◆ GIVEN INFORMATION

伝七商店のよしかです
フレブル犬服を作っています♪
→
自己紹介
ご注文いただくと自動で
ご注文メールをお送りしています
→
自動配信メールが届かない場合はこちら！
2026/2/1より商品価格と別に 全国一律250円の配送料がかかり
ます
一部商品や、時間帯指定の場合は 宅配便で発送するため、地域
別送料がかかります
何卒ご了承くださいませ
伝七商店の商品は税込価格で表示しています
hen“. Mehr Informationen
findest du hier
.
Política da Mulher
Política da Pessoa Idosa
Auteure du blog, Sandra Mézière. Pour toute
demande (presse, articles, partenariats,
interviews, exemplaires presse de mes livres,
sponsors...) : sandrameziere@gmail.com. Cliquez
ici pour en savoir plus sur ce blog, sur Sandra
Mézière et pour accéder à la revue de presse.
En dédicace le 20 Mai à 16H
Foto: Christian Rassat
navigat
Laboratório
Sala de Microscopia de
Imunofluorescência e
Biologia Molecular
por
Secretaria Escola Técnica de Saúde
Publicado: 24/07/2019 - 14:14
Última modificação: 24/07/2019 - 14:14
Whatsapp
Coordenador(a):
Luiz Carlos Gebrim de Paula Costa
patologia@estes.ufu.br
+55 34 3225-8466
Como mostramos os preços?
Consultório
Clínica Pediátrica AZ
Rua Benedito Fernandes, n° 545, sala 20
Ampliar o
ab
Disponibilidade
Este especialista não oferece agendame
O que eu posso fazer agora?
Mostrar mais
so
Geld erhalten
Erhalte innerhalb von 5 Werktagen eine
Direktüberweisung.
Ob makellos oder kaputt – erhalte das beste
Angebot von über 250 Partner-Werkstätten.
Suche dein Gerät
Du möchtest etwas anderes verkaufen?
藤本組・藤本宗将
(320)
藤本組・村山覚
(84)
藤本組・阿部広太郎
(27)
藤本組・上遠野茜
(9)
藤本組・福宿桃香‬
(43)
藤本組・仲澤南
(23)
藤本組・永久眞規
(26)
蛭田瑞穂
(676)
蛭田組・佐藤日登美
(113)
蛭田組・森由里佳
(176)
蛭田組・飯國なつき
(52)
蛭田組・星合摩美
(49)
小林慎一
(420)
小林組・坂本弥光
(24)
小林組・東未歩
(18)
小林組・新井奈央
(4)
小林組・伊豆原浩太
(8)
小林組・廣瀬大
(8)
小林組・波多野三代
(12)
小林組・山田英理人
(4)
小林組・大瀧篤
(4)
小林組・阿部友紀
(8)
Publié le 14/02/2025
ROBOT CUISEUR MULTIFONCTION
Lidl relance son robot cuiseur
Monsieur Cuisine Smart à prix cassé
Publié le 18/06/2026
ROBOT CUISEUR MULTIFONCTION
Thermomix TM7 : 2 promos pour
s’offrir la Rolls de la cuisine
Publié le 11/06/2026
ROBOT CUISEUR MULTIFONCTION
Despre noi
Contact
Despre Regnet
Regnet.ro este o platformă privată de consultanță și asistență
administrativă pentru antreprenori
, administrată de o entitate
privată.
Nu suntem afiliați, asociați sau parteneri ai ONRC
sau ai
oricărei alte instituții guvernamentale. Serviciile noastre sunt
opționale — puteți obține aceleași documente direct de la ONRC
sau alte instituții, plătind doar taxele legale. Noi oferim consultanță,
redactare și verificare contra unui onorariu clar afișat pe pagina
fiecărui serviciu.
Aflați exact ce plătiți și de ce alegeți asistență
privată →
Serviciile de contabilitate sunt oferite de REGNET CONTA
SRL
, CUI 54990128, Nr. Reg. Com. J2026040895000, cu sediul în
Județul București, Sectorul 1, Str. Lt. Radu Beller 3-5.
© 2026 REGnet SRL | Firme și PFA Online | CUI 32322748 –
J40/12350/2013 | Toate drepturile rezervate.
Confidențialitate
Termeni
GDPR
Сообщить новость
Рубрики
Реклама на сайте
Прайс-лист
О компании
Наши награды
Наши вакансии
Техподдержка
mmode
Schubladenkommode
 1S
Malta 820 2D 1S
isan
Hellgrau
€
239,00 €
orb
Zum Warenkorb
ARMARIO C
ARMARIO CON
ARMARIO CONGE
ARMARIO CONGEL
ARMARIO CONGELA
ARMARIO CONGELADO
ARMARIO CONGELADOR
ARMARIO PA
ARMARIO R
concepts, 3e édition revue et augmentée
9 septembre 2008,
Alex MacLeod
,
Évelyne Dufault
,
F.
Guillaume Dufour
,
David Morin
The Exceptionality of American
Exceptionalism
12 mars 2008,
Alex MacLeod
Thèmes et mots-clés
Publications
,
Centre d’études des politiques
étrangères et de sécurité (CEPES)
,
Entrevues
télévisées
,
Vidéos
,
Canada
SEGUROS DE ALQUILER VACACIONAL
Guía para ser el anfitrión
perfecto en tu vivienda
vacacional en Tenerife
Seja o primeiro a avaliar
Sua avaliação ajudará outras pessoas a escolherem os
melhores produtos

◆ TASK DESCRIPTION
Quote verbatim the opening lines of the listing above, ending with the line where "opționale — puteți" appears; include both endpoints and nothing more.

◆ WRITTEN REPLY
伝七商店のよしかです
フレブル犬服を作っています♪
→
自己紹介
ご注文いただくと自動で
ご注文メールをお送りしています
→
自動配信メールが届かない場合はこちら！
2026/2/1より商品価格と別に 全国一律250円の配送料がかかり
ます
一部商品や、時間帯指定の場合は 宅配便で発送するため、地域
別送料がかかります
何卒ご了承くださいませ
伝七商店の商品は税込価格で表示しています
hen“. Mehr Informationen
findest du hier
.
Política da Mulher
Política da Pessoa Idosa
Auteure du blog, Sandra Mézière. Pour toute
demande (presse, articles, partenariats,
interviews, exemplaires presse de mes livres,
sponsors...) : sandrameziere@gmail.com. Cliquez
ici pour en savoir plus sur ce blog, sur Sandra
Mézière et pour accéder à la revue de presse.
En dédicace le 20 Mai à 16H
Foto: Christian Rassat
navigat
Laboratório
Sala de Microscopia de
Imunofluorescência e
Biologia Molecular
por
Secretaria Escola Técnica de Saúde
Publicado: 24/07/2019 - 14:14
Última modificação: 24/07/2019 - 14:14
Whatsapp
Coordenador(a):
Luiz Carlos Gebrim de Paula Costa
patologia@estes.ufu.br
+55 34 3225-8466
Como mostramos os preços?
Consultório
Clínica Pediátrica AZ
Rua Benedito Fernandes, n° 545, sala 20
Ampliar o
ab
Disponibilidade
Este especialista não oferece agendame
O que eu posso fazer agora?
Mostrar mais
so
Geld erhalten
Erhalte innerhalb von 5 Werktagen eine
Direktüberweisung.
Ob makellos oder kaputt – erhalte das beste
Angebot von über 250 Partner-Werkstätten.
Suche dein Gerät
Du möchtest etwas anderes verkaufen?
藤本組・藤本宗将
(320)
藤本組・村山覚
(84)
藤本組・阿部広太郎
(27)
藤本組・上遠野茜
(9)
藤本組・福宿桃香‬
(43)
藤本組・仲澤南
(23)
藤本組・永久眞規
(26)
蛭田瑞穂
(676)
蛭田組・佐藤日登美
(113)
蛭田組・森由里佳
(176)
蛭田組・飯國なつき
(52)
蛭田組・星合摩美
(49)
小林慎一
(420)
小林組・坂本弥光
(24)
小林組・東未歩
(18)
小林組・新井奈央
(4)
小林組・伊豆原浩太
(8)
小林組・廣瀬大
(8)
小林組・波多野三代
(12)
小林組・山田英理人
(4)
小林組・大瀧篤
(4)
小林組・阿部友紀
(8)
Publié le 14/02/2025
ROBOT CUISEUR MULTIFONCTION
Lidl relance son robot cuiseur
Monsieur Cuisine Smart à prix cassé
Publié le 18/06/2026
ROBOT CUISEUR MULTIFONCTION
Thermomix TM7 : 2 promos pour
s’offrir la Rolls de la cuisine
Publié le 11/06/2026
ROBOT CUISEUR MULTIFONCTION
Despre noi
Contact
Despre Regnet
Regnet.ro este o platformă privată de consultanță și asistență
administrativă pentru antreprenori
, administrată de o entitate
privată.
Nu suntem afiliați, asociați sau parteneri ai ONRC
sau ai
oricărei alte instituții guvernamentale. Serviciile noastre sunt
opționale — puteți obține aceleași documente direct de la ONRC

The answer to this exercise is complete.